SmartFTP is a great FTP client. Same as WinSCP, this tool is also specifically developed for Windows. One essential thing know, SmartFTP is not a free tool. You need to pay for the license to use it, but you can try it first for 30 days since it offers a 30-day free trial. You can explore the offered features during the trial period to figure out if this tool is worth-buying enough. In addition to FTP, SmartFTP also supports a wide range of other protocols such as WebDAV, Amazon S3, Google Drive and so on. It also comes with an easy-to-use interface.
Same as WinSCP, Cyberduck is also an open source project. You can get the source code of this software on its official GitHub page. This tool doesn’t also offer a binary package for Linux. Instead, it offers the binary packages for Windows and macOS. Well, Linux version is available, but it’s available as a CLI-based tool instead of GUI-based. This tool also supports a wide range of file transfer protocols, not just FTP.
4. Core FTP
CoreFTP is also a great tool for those looking for a FTP client alternative to FileZilla. This tool also comes with a dual-panel interface and supports drag and drop functionality for easier file transfer. CoreFTP itself is a freemium tool. While you can use it for free, you will be asked to upgrade your free version of CoreFTP to unlock more features. This tool is also exclusively developed for Windows.
CuteFTP is another paid FTP client. There is a free trial version if you are curious how great the tool is. CuteFTP itself is available for Windows and macOS. It also features a dual-panel interface with a drag-and-drop functionality for easier file transfer. One of the interesting features offered by CuteFTP is automation. This features allows you to create scheduled transfers with minimal overhead using the Transfer Engine from within CuteFTP or with any COM-enabled scripting or programming language.
6. WS_FTP Professional
Again, WS_FTP Professional is also a paid FTP client, but you have a chance to use this tool for free for 30 days during the trial period before buying the license. Security is the highlight feature offered by WS_FTP Professional. Your files will be transferred using 56-bit AES protocol. WS_FTP Professional itself also comes with a dual-panel interface just like the vast majority of tools above, allowing you to transfer files from the local computer to server — and vice versa — effortlessly.

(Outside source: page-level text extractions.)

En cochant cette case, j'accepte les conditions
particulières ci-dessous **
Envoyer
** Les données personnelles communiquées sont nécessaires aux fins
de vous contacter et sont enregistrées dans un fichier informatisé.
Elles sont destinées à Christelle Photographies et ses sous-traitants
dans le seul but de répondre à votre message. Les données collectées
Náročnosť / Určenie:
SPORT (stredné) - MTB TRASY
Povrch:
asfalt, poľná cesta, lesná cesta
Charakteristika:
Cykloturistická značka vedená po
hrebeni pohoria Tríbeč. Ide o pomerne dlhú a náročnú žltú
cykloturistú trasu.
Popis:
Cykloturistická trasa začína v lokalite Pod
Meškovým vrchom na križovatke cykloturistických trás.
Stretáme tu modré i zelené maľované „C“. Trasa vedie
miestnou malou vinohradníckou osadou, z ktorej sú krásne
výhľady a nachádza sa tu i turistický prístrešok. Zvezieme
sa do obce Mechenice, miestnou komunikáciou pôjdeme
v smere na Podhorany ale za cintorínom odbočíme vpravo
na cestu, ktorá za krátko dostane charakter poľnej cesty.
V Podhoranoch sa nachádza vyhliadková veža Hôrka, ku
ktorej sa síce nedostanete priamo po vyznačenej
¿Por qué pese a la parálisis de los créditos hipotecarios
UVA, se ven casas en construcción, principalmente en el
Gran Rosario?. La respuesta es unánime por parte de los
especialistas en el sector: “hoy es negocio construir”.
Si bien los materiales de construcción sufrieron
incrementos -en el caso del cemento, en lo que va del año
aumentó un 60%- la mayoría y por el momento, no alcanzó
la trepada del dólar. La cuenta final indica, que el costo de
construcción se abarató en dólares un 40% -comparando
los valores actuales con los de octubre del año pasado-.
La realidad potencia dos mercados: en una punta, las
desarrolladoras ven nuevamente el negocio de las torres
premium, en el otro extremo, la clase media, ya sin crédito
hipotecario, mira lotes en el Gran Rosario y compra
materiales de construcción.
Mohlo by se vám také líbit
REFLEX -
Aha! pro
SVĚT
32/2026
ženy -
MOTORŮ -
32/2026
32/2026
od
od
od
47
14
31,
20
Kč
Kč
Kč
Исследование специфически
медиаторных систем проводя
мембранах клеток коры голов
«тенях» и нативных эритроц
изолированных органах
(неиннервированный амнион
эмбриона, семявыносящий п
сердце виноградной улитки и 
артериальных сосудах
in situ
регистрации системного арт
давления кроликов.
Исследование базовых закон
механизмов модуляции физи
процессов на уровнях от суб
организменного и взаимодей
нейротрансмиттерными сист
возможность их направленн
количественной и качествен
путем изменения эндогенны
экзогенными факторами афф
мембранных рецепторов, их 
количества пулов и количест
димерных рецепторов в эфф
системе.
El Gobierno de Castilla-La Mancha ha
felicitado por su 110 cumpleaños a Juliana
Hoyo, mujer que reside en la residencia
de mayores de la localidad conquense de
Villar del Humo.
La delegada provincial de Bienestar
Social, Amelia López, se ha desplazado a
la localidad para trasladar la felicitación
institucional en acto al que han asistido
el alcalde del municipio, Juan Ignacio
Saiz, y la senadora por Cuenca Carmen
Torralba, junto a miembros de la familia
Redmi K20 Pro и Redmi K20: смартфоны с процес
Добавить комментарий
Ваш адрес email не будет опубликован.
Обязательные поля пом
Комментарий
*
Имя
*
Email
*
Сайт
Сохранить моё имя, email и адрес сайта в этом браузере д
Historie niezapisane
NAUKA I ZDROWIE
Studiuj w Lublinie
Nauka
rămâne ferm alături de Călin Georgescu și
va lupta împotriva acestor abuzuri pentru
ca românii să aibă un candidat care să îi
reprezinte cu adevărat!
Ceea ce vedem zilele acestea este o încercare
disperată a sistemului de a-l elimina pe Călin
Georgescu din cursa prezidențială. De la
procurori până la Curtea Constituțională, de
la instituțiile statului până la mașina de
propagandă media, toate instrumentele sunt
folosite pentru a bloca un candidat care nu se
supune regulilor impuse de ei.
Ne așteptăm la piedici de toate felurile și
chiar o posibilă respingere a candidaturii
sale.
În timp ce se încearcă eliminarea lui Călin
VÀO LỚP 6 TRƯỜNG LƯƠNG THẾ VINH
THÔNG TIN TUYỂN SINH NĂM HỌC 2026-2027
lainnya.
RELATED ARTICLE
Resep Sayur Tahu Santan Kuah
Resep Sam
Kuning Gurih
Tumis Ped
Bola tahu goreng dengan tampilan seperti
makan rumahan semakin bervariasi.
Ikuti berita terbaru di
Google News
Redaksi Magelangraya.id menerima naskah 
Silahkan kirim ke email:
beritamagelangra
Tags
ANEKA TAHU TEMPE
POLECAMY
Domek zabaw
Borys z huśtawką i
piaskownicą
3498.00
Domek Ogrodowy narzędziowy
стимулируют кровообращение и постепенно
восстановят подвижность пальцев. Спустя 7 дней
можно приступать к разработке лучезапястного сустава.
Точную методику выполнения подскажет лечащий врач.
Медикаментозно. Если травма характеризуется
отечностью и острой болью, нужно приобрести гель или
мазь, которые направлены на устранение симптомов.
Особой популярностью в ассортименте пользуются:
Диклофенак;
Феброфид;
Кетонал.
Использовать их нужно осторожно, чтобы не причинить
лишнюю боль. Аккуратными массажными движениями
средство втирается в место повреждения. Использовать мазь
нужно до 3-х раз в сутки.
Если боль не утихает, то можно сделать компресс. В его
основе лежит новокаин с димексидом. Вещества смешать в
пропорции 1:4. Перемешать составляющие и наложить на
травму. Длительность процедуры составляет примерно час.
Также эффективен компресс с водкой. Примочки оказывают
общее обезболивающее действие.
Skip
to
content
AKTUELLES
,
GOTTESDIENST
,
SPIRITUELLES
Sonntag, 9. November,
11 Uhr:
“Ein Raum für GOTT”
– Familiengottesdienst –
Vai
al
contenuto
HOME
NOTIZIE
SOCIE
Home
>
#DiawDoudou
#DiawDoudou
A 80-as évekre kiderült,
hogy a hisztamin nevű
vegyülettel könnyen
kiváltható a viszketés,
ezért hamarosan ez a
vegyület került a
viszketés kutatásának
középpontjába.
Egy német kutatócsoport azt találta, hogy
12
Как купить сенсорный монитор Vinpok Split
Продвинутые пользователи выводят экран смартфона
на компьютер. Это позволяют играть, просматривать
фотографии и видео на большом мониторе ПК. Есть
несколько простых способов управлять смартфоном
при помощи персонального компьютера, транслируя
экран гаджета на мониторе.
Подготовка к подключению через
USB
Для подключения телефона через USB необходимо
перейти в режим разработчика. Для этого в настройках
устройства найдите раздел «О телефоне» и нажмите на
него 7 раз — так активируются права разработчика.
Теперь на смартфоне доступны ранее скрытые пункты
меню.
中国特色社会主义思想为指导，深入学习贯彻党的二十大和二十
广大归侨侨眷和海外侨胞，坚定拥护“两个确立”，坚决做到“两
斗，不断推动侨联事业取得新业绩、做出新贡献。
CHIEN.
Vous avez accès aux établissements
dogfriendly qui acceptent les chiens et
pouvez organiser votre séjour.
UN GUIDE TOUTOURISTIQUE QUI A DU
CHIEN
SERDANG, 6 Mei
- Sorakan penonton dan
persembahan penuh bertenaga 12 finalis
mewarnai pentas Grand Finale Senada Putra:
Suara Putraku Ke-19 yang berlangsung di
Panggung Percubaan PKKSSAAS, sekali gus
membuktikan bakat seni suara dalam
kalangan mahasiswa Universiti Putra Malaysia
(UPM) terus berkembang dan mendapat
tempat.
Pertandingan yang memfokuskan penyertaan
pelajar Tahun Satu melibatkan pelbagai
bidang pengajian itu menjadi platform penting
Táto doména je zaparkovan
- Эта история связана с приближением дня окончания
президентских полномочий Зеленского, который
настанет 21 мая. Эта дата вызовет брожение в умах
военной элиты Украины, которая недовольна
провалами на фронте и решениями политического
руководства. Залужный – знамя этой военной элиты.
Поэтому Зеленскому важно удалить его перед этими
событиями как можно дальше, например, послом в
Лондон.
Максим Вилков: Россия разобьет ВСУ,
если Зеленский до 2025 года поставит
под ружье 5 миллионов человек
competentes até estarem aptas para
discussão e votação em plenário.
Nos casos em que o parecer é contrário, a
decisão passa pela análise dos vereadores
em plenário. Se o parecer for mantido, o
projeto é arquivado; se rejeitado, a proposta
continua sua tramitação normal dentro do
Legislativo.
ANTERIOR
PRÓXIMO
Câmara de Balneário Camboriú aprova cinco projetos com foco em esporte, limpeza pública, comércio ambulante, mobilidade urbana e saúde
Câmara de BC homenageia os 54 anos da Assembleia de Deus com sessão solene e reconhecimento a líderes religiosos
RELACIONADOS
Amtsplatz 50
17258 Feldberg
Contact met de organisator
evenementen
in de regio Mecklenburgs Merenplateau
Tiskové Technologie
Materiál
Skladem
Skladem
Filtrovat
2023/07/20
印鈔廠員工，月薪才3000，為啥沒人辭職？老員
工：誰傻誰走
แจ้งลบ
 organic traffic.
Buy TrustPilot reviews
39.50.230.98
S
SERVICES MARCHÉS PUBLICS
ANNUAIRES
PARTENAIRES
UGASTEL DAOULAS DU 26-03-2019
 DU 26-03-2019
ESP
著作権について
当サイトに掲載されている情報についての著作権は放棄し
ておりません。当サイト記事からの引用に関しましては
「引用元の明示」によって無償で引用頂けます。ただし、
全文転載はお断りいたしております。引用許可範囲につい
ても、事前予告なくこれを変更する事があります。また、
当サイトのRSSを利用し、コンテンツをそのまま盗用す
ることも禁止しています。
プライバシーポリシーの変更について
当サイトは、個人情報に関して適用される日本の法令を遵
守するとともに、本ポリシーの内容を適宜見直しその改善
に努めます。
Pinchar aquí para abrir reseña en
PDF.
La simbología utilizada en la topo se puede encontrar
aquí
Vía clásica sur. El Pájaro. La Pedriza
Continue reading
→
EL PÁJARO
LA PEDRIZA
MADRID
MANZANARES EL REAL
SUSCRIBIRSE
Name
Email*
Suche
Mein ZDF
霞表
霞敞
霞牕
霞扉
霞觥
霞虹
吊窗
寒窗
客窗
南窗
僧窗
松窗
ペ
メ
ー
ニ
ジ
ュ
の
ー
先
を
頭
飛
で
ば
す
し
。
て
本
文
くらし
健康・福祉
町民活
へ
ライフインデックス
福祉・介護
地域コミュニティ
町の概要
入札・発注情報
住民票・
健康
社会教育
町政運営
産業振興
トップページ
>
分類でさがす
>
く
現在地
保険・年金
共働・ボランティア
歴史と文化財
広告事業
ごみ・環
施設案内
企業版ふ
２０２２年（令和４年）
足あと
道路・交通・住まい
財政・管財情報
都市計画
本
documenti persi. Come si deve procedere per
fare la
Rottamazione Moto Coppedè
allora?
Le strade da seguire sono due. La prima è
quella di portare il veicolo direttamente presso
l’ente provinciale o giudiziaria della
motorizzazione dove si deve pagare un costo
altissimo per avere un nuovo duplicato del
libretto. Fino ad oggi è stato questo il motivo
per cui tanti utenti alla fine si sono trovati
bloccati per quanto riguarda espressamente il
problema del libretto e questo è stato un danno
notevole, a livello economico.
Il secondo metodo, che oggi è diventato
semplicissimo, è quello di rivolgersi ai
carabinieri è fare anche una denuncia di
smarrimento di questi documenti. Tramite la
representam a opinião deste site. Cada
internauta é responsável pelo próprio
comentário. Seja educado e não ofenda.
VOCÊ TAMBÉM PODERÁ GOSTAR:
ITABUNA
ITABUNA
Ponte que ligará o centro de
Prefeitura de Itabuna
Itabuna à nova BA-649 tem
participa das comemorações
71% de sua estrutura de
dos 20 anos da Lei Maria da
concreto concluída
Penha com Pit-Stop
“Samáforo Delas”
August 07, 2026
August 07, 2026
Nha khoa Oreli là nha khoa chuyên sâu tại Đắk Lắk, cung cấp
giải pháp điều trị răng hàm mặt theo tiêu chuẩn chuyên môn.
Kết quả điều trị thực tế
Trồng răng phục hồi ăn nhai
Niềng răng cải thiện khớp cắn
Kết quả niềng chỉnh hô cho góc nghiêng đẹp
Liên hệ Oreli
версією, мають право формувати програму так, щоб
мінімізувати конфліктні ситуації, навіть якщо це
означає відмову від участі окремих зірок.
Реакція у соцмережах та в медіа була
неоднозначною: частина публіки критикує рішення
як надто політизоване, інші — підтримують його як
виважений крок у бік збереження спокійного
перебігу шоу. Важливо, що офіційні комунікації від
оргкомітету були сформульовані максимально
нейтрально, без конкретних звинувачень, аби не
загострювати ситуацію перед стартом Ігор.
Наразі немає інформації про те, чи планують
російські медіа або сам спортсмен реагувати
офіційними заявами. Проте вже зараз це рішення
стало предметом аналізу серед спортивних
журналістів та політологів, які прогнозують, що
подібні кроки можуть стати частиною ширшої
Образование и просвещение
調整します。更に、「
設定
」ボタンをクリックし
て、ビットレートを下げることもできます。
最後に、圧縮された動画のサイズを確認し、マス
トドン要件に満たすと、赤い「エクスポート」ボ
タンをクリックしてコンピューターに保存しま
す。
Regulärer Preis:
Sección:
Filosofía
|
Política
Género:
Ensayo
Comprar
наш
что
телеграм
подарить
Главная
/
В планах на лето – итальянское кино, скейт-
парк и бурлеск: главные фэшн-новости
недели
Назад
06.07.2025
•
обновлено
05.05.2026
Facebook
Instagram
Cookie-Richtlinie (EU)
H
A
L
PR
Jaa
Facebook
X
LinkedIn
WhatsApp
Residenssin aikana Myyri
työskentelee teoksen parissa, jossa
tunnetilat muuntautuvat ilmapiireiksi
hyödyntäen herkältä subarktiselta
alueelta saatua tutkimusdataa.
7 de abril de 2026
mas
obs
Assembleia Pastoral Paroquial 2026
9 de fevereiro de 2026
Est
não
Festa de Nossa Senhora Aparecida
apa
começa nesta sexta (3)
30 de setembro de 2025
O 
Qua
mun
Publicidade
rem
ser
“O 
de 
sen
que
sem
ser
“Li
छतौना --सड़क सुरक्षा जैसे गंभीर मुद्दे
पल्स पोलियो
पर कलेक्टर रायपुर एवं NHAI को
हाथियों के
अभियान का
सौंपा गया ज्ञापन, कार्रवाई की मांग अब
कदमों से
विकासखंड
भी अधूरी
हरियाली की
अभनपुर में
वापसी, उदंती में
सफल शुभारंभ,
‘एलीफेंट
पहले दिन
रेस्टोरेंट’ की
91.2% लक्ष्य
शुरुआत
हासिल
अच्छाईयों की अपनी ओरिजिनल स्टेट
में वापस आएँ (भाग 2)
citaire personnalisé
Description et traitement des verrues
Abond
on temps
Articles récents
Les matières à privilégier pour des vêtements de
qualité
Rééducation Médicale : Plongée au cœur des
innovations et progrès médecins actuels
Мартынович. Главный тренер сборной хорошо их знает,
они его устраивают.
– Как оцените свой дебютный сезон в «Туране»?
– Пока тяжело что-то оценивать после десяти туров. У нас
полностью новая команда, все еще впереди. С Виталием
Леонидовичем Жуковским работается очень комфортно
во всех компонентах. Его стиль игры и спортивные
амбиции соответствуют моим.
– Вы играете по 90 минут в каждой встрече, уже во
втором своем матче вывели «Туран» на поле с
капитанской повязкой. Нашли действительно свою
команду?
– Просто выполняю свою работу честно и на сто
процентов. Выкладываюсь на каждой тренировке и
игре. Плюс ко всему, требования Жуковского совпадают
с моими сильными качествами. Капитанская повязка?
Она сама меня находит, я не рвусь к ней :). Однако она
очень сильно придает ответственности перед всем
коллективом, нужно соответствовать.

7. Free FTP and Direct FTP by CoffeeCup
Free FTP is free FTP client developed by a software company called CoffeCup. It comes with a basic features, just like FileZilla. If you wish to use more features, you can upgrade to the premium version which is called Direct FTP. Be it Free FTP or Direct FTP also have a dual-panel with a drag-and-drop functionality for easier file transfer. The two itself is only available for Windows.
The vast majority of FTP clients above are available for Windows and macOS. You might be wondering, where is the FTP client for Linux?
In addition to FileZilla, another free, open source FTP client you can install on your Linux system is gFTP. This tools is pretty simple, has a single purpose to help you to upload files from local computer to the server, and vice versa. No complex features are offered by this tool. It also comes with dual-panel interface like the vast majority of FTP clients above. gFTP itself is available in two versions: GUI-based (as pictured above) and CLI-based. The GUI-based version of gFTP was built using GTK+. gFTP is only available for Linux.